For the interested, here is the size of the simple hello world program from the image above:
text data bss dec hex 55245 5944 3106 64295 fb27
You also need to manually link your COBOL programs with -lgcobol -lm
. At least powl
is used in libgcobol
hence why both libraries are needed. But at least for simple programs, these small tweaks—renaming the program to main
to get a main symbol and adding -lgcobol -lm
to the compiler invocation—is enough to successfully compile and link working programs.

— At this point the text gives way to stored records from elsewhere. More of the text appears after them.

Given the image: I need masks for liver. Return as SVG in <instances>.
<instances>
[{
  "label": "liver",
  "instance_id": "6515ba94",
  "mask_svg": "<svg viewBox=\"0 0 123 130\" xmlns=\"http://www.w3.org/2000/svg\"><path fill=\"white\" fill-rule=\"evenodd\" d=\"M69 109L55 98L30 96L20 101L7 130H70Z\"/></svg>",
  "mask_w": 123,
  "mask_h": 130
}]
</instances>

I do intend to reach out to upstream to report the status of gcobol on OpenBSD. I understand they have other more pressing issues but if they really do intend to merge this into GCC, I want to make sure that OpenBSD can take advantage of gcobol on day one.
If you'd like your own gcobol compiler, I have posted an amd64
package ready to be installed with pkg_add(1)
on GitHub here. This package requires the devel/gas
package, which will be auto-installed for you when installing the gcobol package. I will continue to update the package from time to time.
This gcobol compiler will install into /usr/local/cobol
so please add /usr/local/cobol/bin
to your PATH
if you want to use it without typing in the full path every time.
If you need my configure scripts and package scripts because you want to bootstrap gcobol on a different architecture, feel free to reach out to me.
I spoke to gcobol upstream. Among other things, I learned that you can add a -main
flag to your compiles and gcobol will insert a main()
function that calls the function identified by PROGRAM-ID
, which works for me in all the cases I've tried. Neat!